The graph displays the top five countries for each of the four income levels. Each of then has two associated numbers which represent rankings. The number in parenthesis informs us about the country’s territorial ranking. The number to the left of the country code is the overall consumption-based emissions ranking. For example, Japan is ranked 4th in consumption-based rankings but is in position five in terms of production rankings. In other words, Japan is importing more emission-based products than it is exporting. Other country rankings remain very much the same with the apparent exception of low-income countries. However, changes in top rankings are due to the lack of data for countries that report the highest production-based CO2 emissions.
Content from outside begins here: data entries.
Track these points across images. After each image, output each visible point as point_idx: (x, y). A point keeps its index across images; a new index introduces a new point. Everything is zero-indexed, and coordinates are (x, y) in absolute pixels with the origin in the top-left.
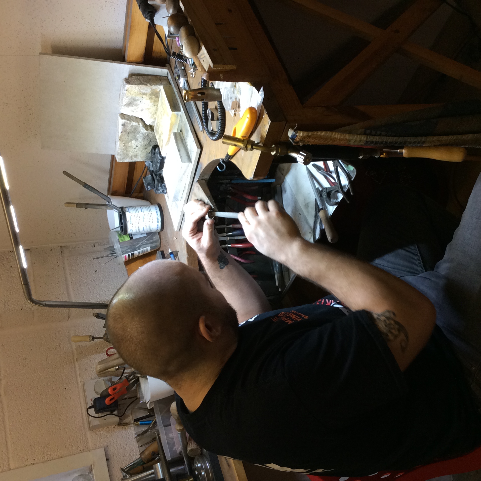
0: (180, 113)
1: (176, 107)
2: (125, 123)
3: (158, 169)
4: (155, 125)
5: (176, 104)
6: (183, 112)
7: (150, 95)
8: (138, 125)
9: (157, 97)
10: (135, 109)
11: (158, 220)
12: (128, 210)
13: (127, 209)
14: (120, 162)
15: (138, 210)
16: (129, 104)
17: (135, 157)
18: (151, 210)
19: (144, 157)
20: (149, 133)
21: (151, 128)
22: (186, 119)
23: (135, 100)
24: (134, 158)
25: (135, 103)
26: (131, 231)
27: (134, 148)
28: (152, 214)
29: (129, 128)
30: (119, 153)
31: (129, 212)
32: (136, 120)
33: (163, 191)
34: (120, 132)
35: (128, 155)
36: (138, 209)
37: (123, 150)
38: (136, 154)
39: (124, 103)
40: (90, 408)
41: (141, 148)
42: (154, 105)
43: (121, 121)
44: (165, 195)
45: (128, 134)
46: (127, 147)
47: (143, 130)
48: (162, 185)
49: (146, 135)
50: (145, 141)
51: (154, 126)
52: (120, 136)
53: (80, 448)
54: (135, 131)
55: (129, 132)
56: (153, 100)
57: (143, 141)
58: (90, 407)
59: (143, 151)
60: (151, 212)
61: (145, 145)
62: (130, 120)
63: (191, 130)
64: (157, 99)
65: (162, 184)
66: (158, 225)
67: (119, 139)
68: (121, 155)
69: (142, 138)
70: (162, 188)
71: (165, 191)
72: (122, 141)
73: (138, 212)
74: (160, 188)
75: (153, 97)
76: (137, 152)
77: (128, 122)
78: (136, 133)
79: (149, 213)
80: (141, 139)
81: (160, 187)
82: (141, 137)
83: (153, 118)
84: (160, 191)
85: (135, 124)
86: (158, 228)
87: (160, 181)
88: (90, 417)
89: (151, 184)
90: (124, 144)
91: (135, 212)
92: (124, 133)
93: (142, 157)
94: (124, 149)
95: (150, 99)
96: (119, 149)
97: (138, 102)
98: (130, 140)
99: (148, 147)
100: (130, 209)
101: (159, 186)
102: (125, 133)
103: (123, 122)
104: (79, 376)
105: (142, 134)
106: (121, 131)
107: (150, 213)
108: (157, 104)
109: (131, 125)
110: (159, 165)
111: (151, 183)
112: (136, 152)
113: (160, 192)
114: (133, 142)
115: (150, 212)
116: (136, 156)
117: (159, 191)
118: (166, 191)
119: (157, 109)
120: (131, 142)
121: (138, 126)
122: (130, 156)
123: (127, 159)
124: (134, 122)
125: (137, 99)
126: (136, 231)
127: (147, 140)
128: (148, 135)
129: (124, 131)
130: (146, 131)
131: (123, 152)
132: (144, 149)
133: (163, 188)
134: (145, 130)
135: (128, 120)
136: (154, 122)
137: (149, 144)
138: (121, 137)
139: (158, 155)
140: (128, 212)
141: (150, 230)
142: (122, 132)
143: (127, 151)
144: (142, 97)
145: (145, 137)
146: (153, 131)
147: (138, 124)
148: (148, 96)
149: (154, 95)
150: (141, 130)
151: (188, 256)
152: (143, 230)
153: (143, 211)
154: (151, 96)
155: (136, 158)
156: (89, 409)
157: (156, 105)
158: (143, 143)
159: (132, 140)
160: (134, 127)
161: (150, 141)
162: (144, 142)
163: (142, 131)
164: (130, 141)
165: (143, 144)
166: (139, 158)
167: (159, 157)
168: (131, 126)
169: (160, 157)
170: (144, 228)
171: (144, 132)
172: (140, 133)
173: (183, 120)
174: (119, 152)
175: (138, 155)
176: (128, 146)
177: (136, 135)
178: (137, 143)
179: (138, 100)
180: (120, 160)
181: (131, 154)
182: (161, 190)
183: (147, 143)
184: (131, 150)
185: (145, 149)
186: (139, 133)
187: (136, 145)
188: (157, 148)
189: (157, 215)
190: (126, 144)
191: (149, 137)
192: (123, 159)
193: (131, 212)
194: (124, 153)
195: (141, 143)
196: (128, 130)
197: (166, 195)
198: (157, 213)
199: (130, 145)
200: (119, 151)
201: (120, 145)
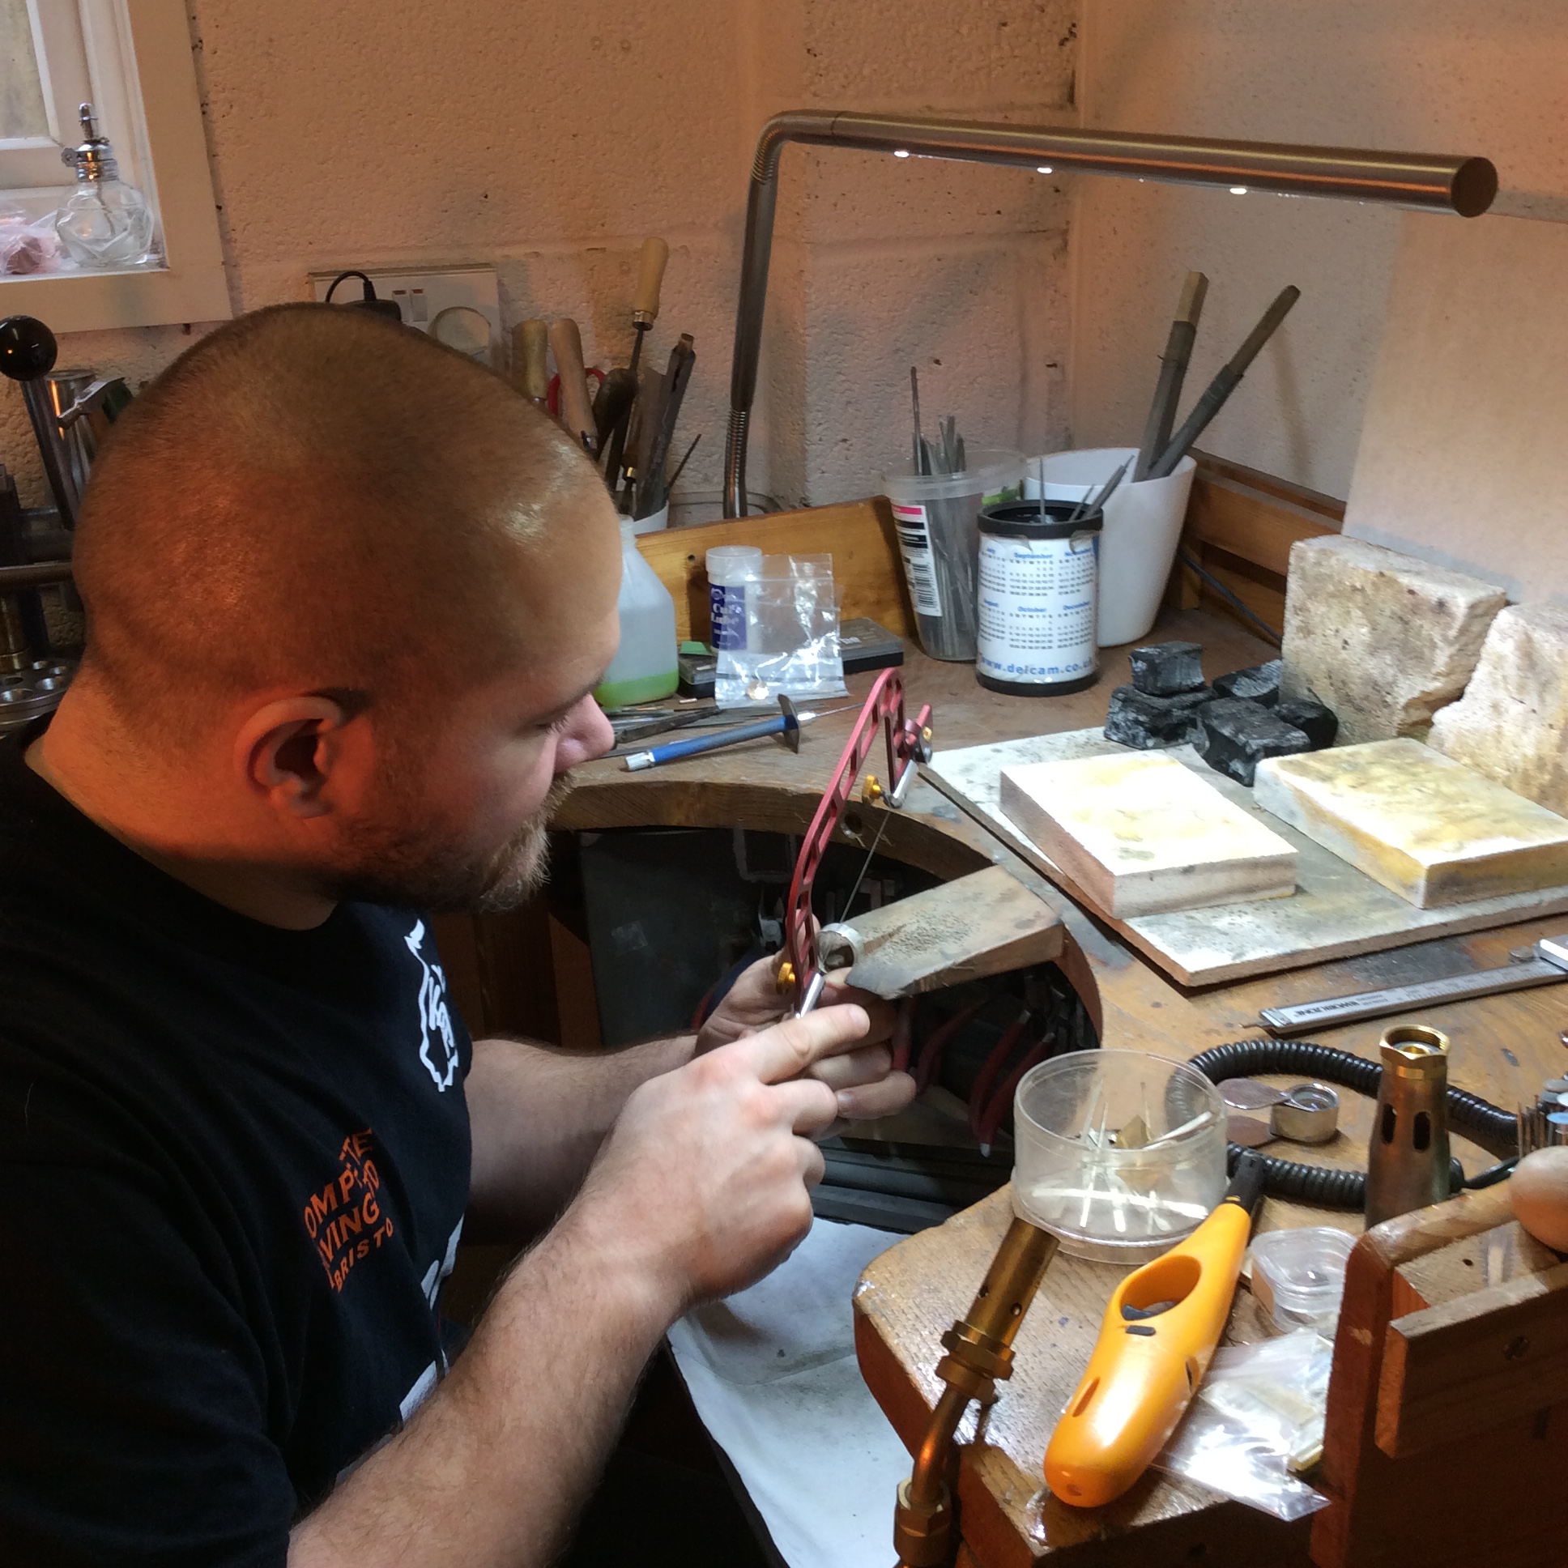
0: (1418, 900)
1: (1456, 889)
2: (1451, 615)
3: (1215, 723)
4: (1426, 751)
5: (1472, 892)
6: (1413, 925)
7: (1558, 767)
8: (1434, 671)
9: (1543, 792)
10: (1504, 677)
11: (1019, 670)
12: (1077, 550)
13: (1084, 544)
14: (1292, 554)
15: (1072, 592)
16: (1529, 656)
17: (1303, 625)
18: (1065, 646)
19: (1298, 663)
20: (1392, 714)
21: (1418, 727)
22: (1373, 933)
23: (1544, 687)
24: (1300, 618)
25: (1532, 685)
26: (990, 550)
27: (1337, 631)
28: (1050, 647)
29: (1427, 626)
30: (1330, 558)
31: (1067, 554)
32: (1459, 670)
33: (1116, 726)
34: (1416, 583)
35: (1312, 595)
36: (1078, 591)
37: (1337, 578)
38: (1314, 634)
39: (1538, 635)
40: (365, 285)
41: (1336, 659)
42: (1512, 769)
43: (1460, 601)
44: (1102, 729)
45: (1401, 618)
46: (1349, 599)
47: (1410, 688)
48: (1142, 728)
49: (1389, 699)
50: (1362, 684)
51: (1424, 743)
52: (1396, 581)
53: (244, 229)
54: (1413, 655)
55: (1407, 623)
56: (1532, 773)
57: (1360, 678)
58: (368, 287)
59: (1323, 667)
60: (1060, 647)
61: (1343, 682)
62: (1464, 639)
63: (1303, 952)
64: (1535, 792)
65: (1147, 730)
66: (998, 666)
67: (1387, 573)
68: (1318, 564)
69: (1375, 673)
70: (1129, 723)
71: (1115, 734)
72: (1374, 584)
73: (1065, 590)
74: (1132, 716)
75: (1547, 777)
76: (1320, 639)
77: (1452, 633)
78: (1401, 657)
79: (1055, 638)
80: (1371, 671)
81: (1134, 715)
82: (1383, 673)
83: (1459, 750)
84: (1118, 713)
85: (1442, 658)
86: (990, 663)
87: (1162, 723)
88: (332, 282)
89: (1151, 679)
90: (1362, 590)
91: (1067, 580)
92: (1405, 602)
93: (1297, 653)
94: (1340, 582)
95: (1540, 759)
96: (1345, 563)
97: (1532, 701)
98: (1375, 621)
99: (1336, 692)
100: (1087, 559)
101: (1139, 711)
102: (1406, 606)
103: (1454, 609)
104: (529, 251)
105: (1391, 679)
106: (1416, 588)
107: (1055, 644)
108: (1515, 784)
109: (1436, 640)
110: (1227, 731)
111: (1156, 680)
112: (1324, 636)
113: (1114, 713)
114: (1364, 630)
115: (1060, 641)
116: (1306, 631)
117: (1121, 710)
118: (1115, 738)
119: (1491, 777)
120: (1364, 621)
121: (1428, 669)
122: (1309, 605)
123: (1301, 587)
124: (1451, 657)
125: (1548, 698)
126: (984, 570)
127: (1367, 698)
128: (1386, 705)
129: (1415, 604)
130: (1402, 701)
131: (1331, 577)
132: (1330, 671)
133: (1130, 729)
134: (1410, 697)
135: (1463, 631)
136: (1441, 745)
137: (1348, 699)
138: (1392, 582)
139: (1265, 741)
140: (1070, 551)
141: (985, 629)
142: (1411, 592)
143: (1333, 596)
144: (1551, 726)
145: (1379, 691)
146: (1402, 734)
147: (1439, 674)
148: (1551, 753)
149: (1553, 785)
150: (1409, 679)
151: (791, 792)
152: (986, 602)
153: (1068, 611)
154: (1550, 767)
155: (1300, 629)
156: (362, 281)
157: (1508, 777)
158: (1355, 672)
159: (1374, 629)
160: (1427, 651)
161: (1360, 710)
162: (1358, 680)
163: (1408, 682)
164: (1370, 622)
165: (1352, 672)
166: (1297, 642)
167: (1255, 744)
168: (1432, 640)
169: (1254, 747)
170: (992, 607)
171: (1402, 693)
172: (1399, 675)
173: (1376, 916)
174: (1333, 561)
175: (1309, 639)
176: (1350, 605)
177: (1390, 654)
178: (1359, 649)
179: (1542, 701)
180: (1297, 556)
181: (1317, 609)
182: (1119, 718)
183: (1352, 690)
184: (1333, 615)
185: (1330, 677)
186: (1398, 666)
187: (1349, 641)
188: (1307, 740)
189: (1042, 671)
190: (1359, 597)
191: (1375, 708)
192: (1299, 571)
193: (1067, 561)
194: (1321, 578)
195: (1358, 665)
196: (1419, 622)
197: (1098, 732)
198: (1052, 669)
199: (1353, 614)
200: (1338, 560)
201: (1361, 571)
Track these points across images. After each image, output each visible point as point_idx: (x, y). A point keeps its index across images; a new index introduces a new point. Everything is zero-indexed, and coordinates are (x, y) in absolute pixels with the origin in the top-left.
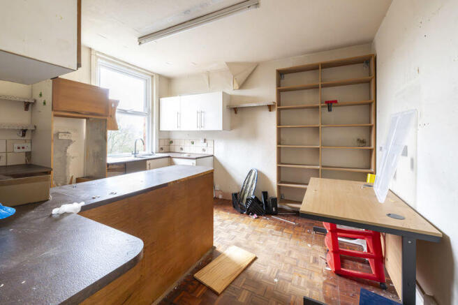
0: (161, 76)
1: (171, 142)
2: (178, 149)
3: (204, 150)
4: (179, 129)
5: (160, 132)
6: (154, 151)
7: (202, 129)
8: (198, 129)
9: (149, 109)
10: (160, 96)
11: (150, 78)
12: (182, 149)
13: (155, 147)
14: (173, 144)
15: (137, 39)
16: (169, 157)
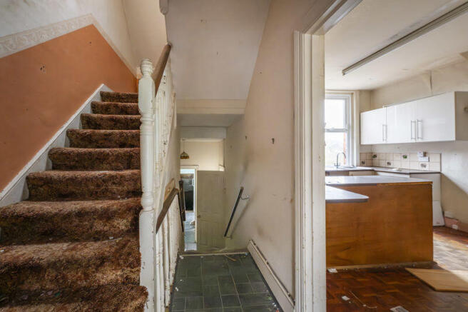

Transfers thus seem to be unnoticeable at this level.
But they are real, as shown in Figure 2. The chart excludes China simply because the country accounts for almost sixty percent of all transfers and is thus an outlier.
Countries above the zero line are net exporters, while those below are net importers. Most countries included in the data hover around the zero-line, but a few seem to run either up or down, fast too. At the bottom, only a sea full of blue countries shows up. At the other extreme, very few are present and none of them if from the low-income team. The trend is thus clear. Most high-income countries see their CO2 emissions go up thanks to imports from UMICs and LMICs. Figure 3 below highlights the outliers at both ends.
China, Russia, Indonesia, South Africa and Iran are the leading exporters and account for 99.9 percent of all outgoing transfers. By the same token, the U.S., Japan, Great Britain, France, Italy and Germany represent almost 50 percent of all imports, the U.S. having the larger share of all with over 400 million tons – or 20% of all imports. Nearly 15 percent of China’s territorial emissions are transferred to industrialized countries via the exports of products and services that are consumed in those countries. At the aggregate level, transfers were just under seven percent of CO2 emissions in 2016.
In the end, we note that a few countries are responsible for the bulk of emissions transfers. And this is why we could not see their impact when we looked at consumption-based data at the country level.